SUPPLIED MATERIAL below:

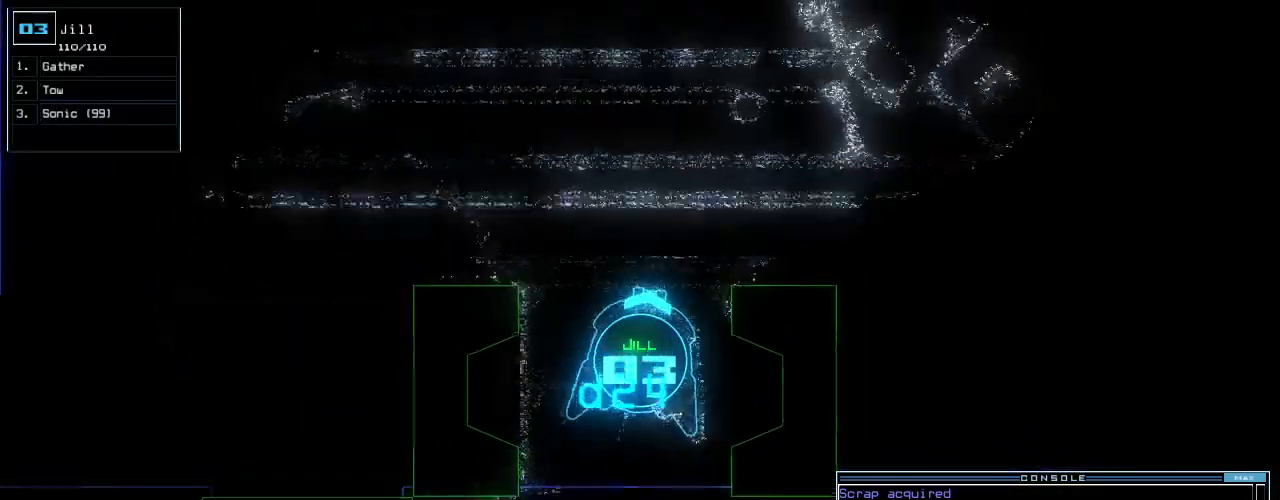
{"keys": ["up"]}
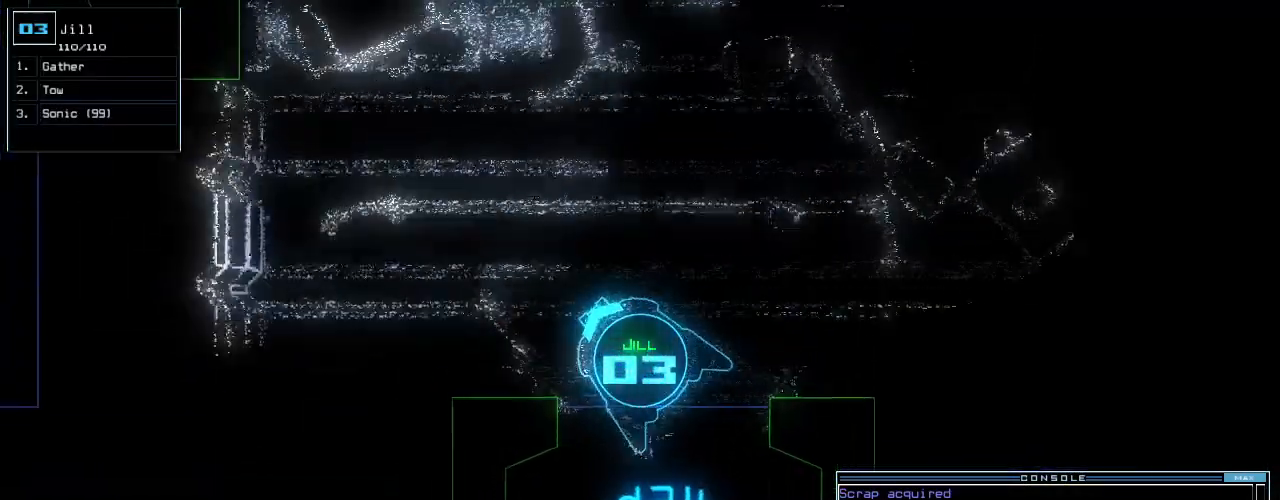
{"keys": ["up"], "events": [[60, "left", "down"], [180, "left", "up"]]}
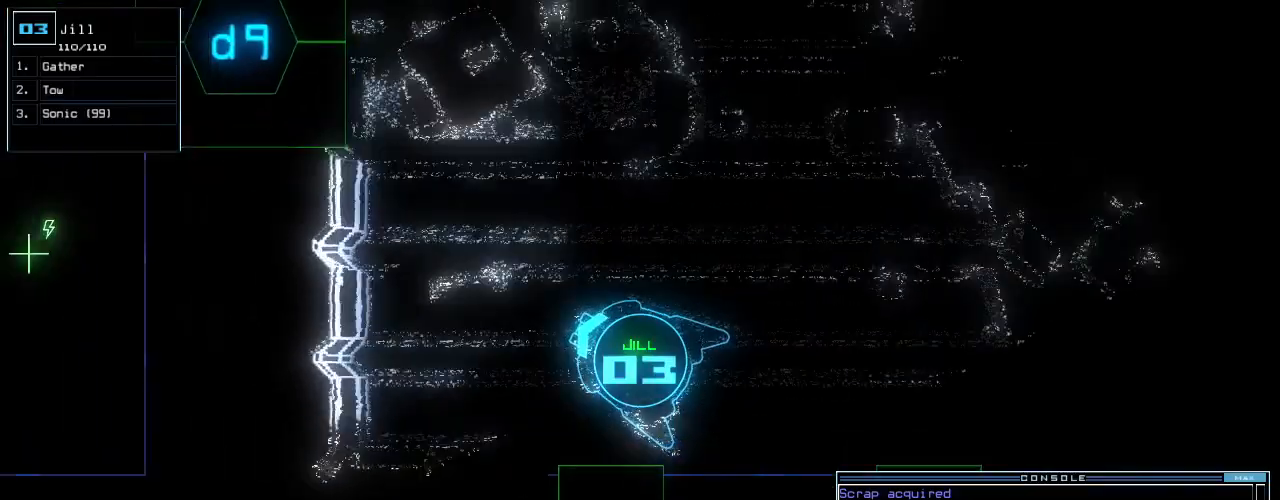
{"keys": ["right", "up"], "events": [[140, "right", "down"], [220, "right", "up"], [320, "right", "down"]]}
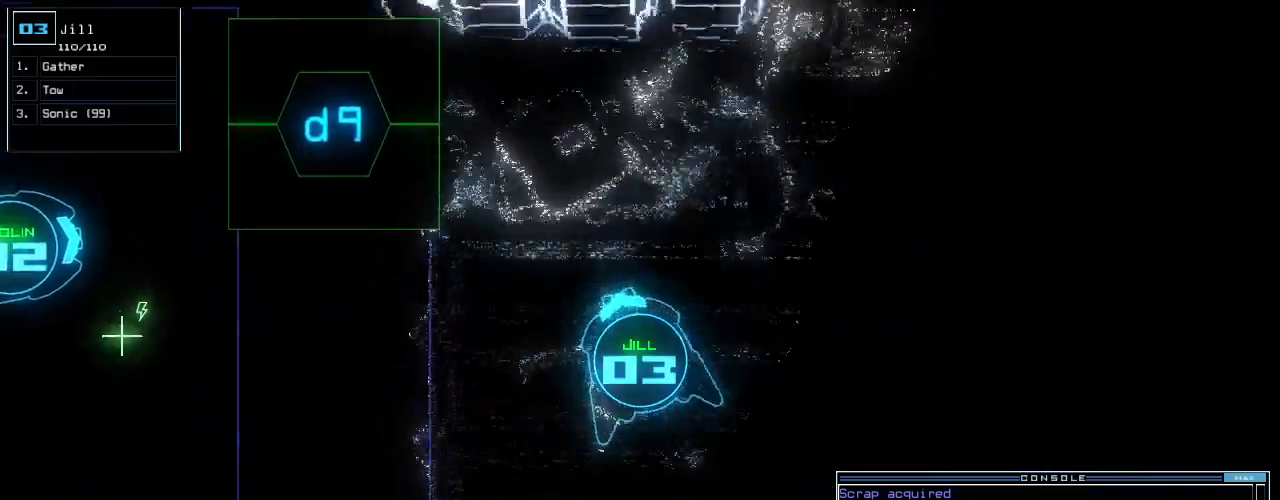
{"keys": ["right", "up"], "events": [[360, "right", "up"], [460, "right", "down"]]}
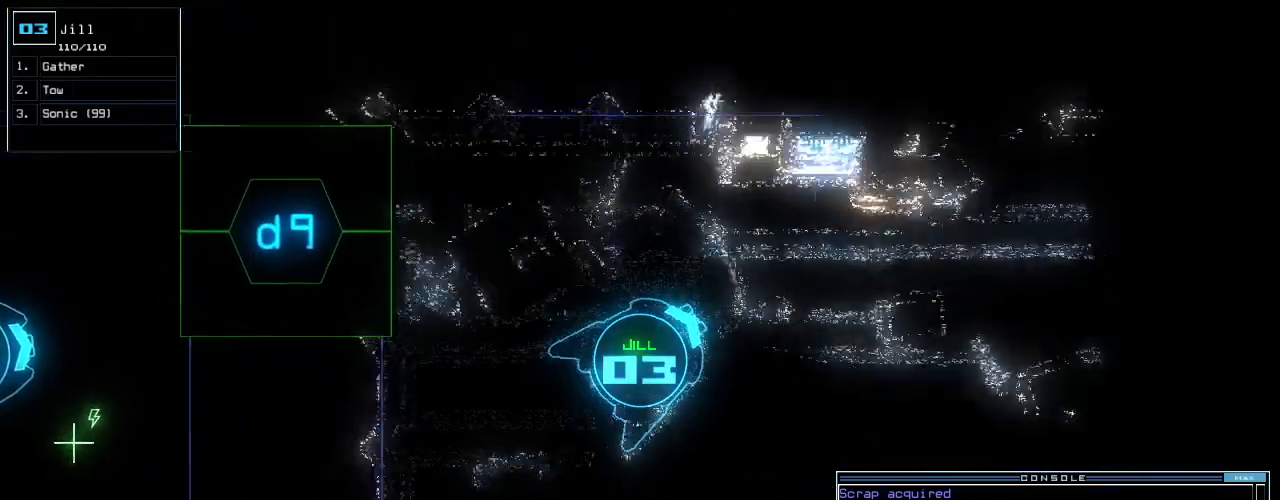
{"keys": ["up"], "events": [[120, "right", "up"], [340, "right", "down"], [420, "right", "up"]]}
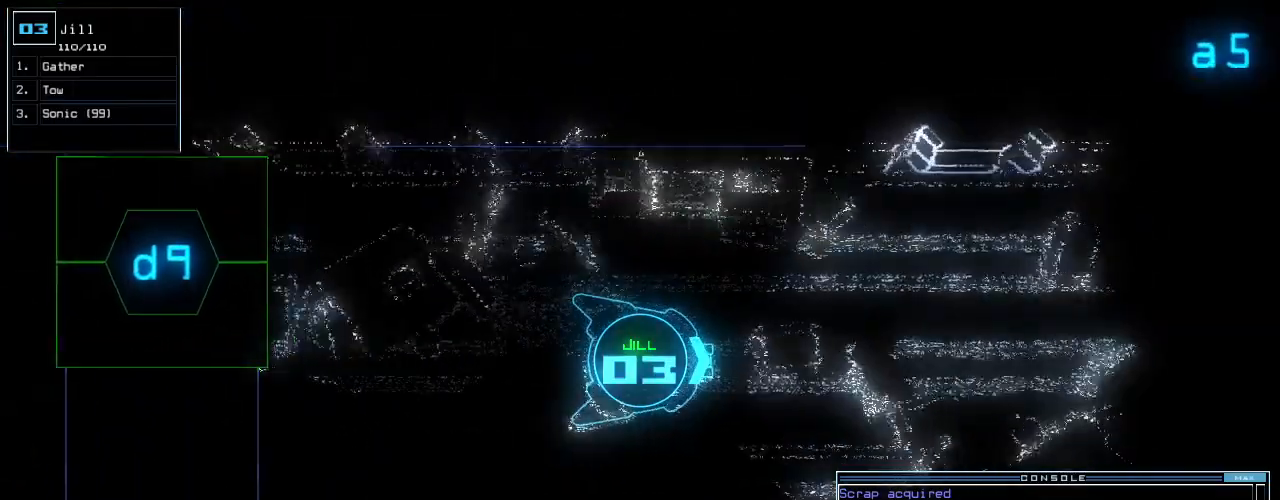
{"keys": ["up"], "events": [[340, "left", "down"], [460, "left", "up"]]}
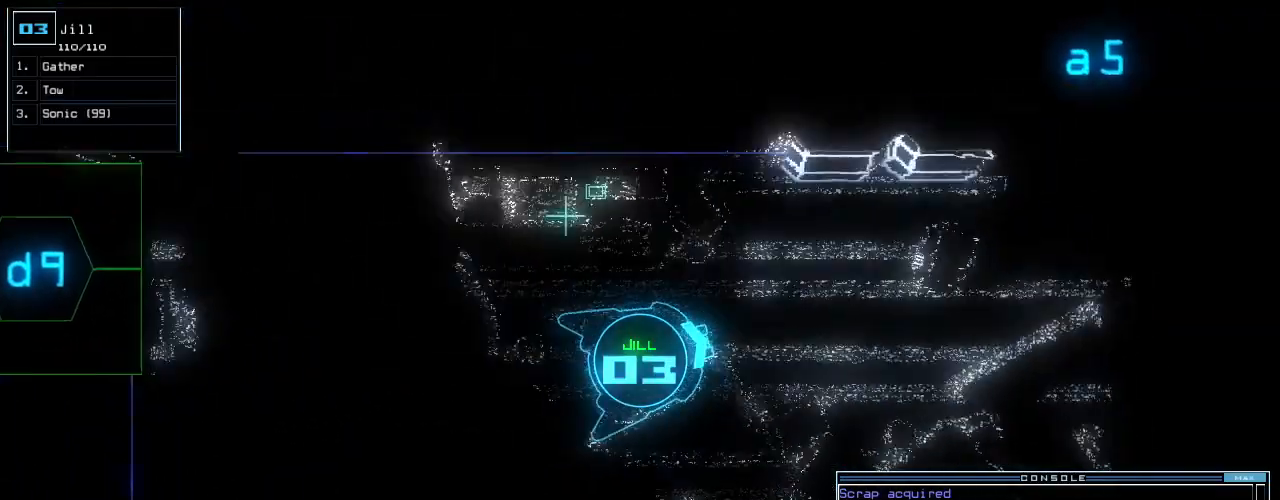
{"keys": ["up"], "events": [[240, "right", "down"], [300, "right", "up"]]}
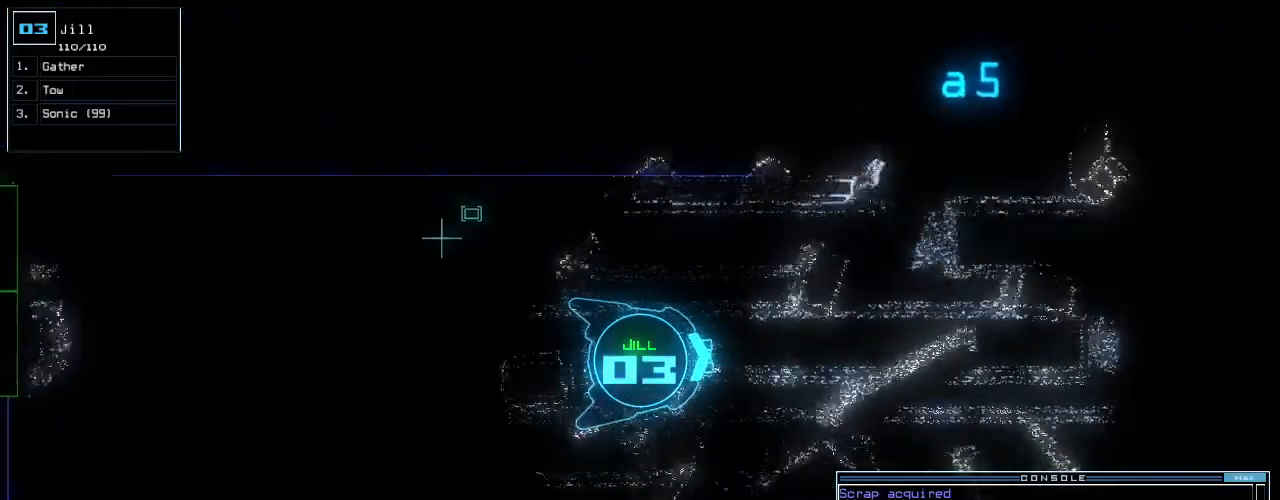
{"keys": ["up"], "events": []}
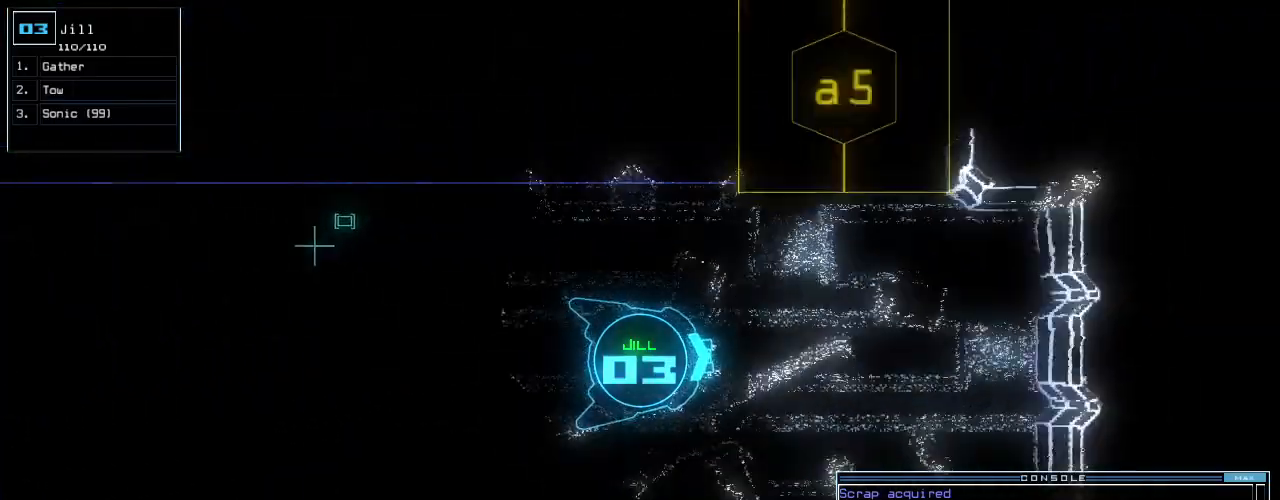
{"keys": ["right", "up"], "events": [[20, "right", "down"], [320, "right", "up"], [480, "right", "down"]]}
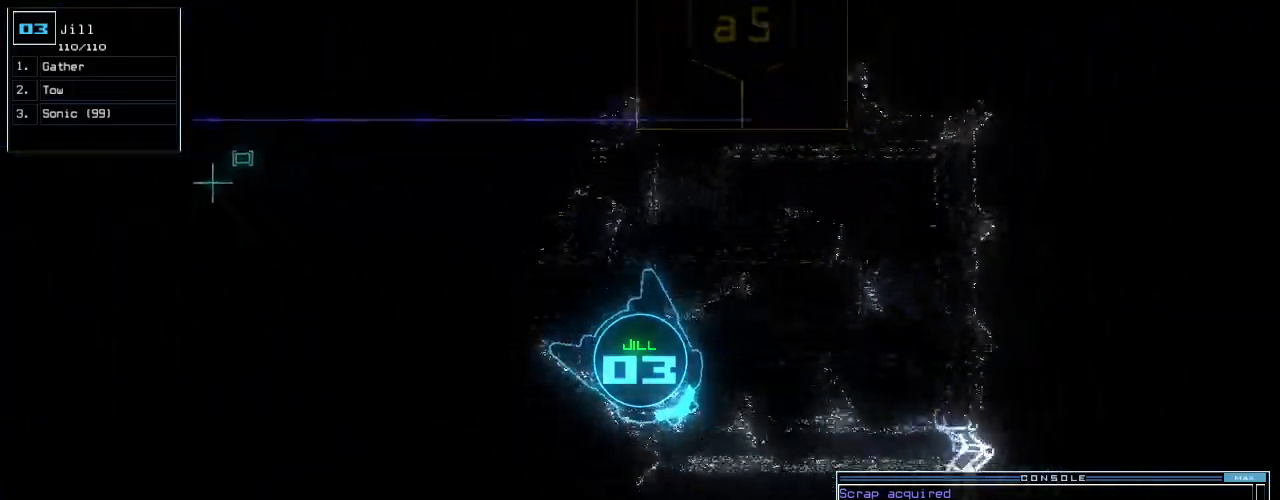
{"keys": ["right", "up"], "events": []}
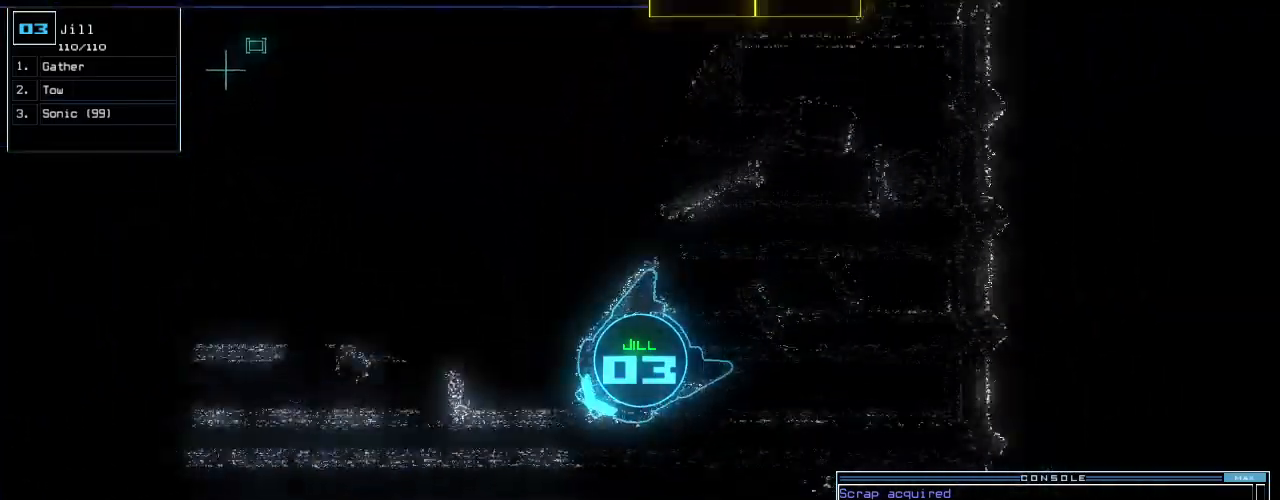
{"keys": ["up"]}
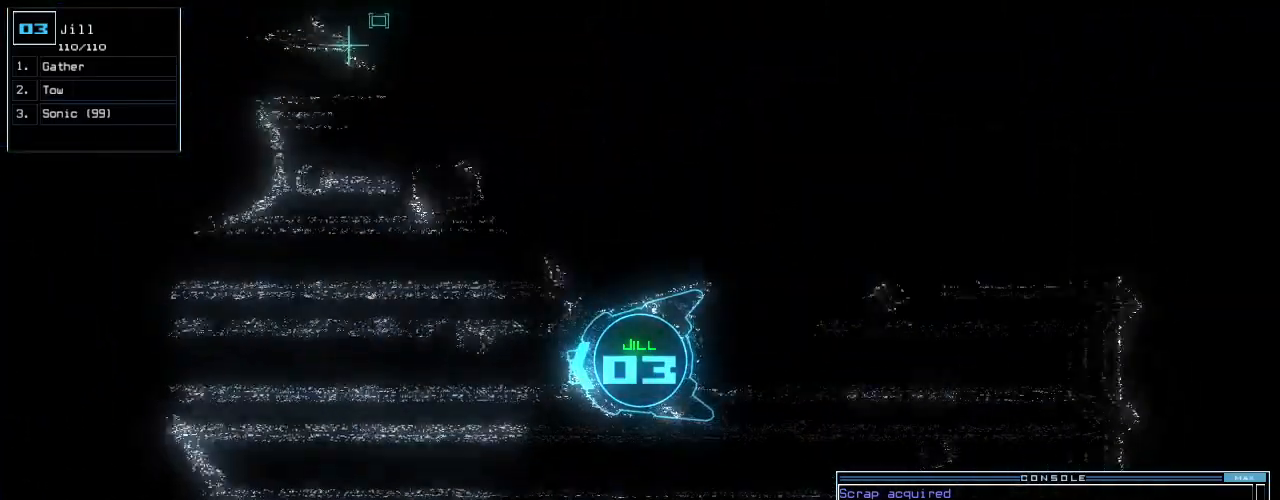
{"keys": ["up"], "events": [[400, "left", "down"], [480, "left", "up"]]}
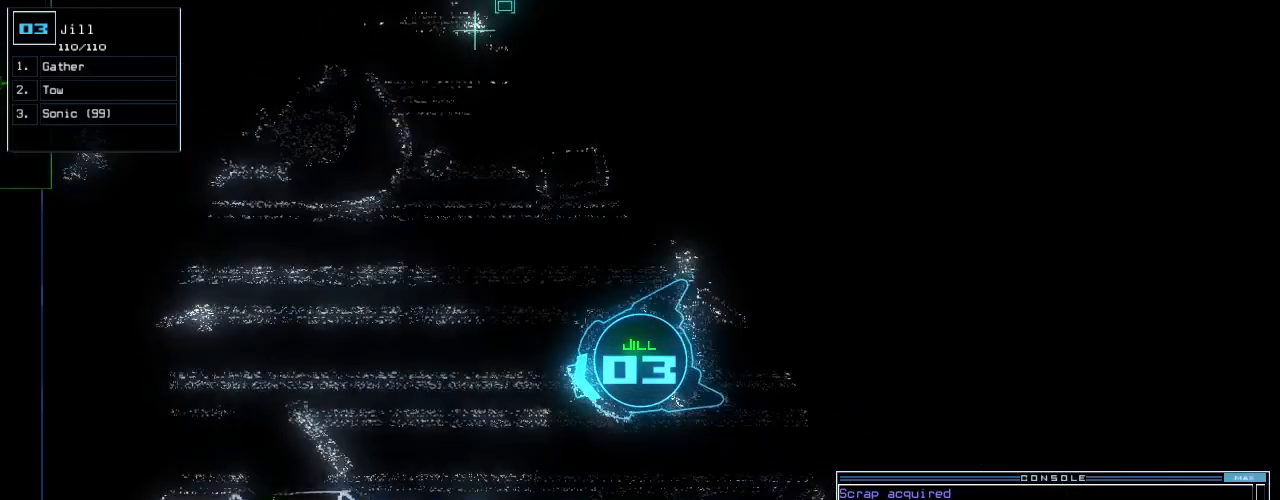
{"keys": ["up"], "events": [[60, "left", "down"], [140, "left", "up"], [340, "left", "down"], [440, "left", "up"]]}
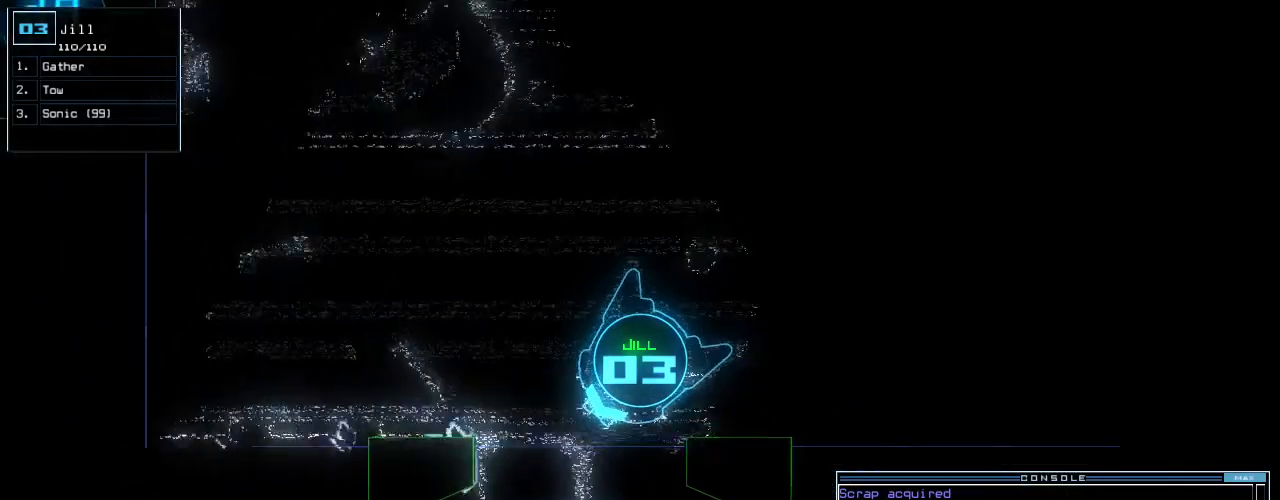
{"keys": []}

End of SUPPLIED MATERIAL.

* _PROBLEM STATEMENT_
Look through the listing above and copy each line with the word "down" in it.

* _PROBLEM SOLUTION_
{"keys": ["up"], "events": [[60, "left", "down"], [180, "left", "up"]]}
{"keys": ["right", "up"], "events": [[140, "right", "down"], [220, "right", "up"], [320, "right", "down"]]}
{"keys": ["right", "up"], "events": [[360, "right", "up"], [460, "right", "down"]]}
{"keys": ["up"], "events": [[120, "right", "up"], [340, "right", "down"], [420, "right", "up"]]}
{"keys": ["up"], "events": [[340, "left", "down"], [460, "left", "up"]]}
{"keys": ["up"], "events": [[240, "right", "down"], [300, "right", "up"]]}
{"keys": ["right", "up"], "events": [[20, "right", "down"], [320, "right", "up"], [480, "right", "down"]]}
{"keys": ["up"], "events": [[400, "left", "down"], [480, "left", "up"]]}
{"keys": ["up"], "events": [[60, "left", "down"], [140, "left", "up"], [340, "left", "down"], [440, "left", "up"]]}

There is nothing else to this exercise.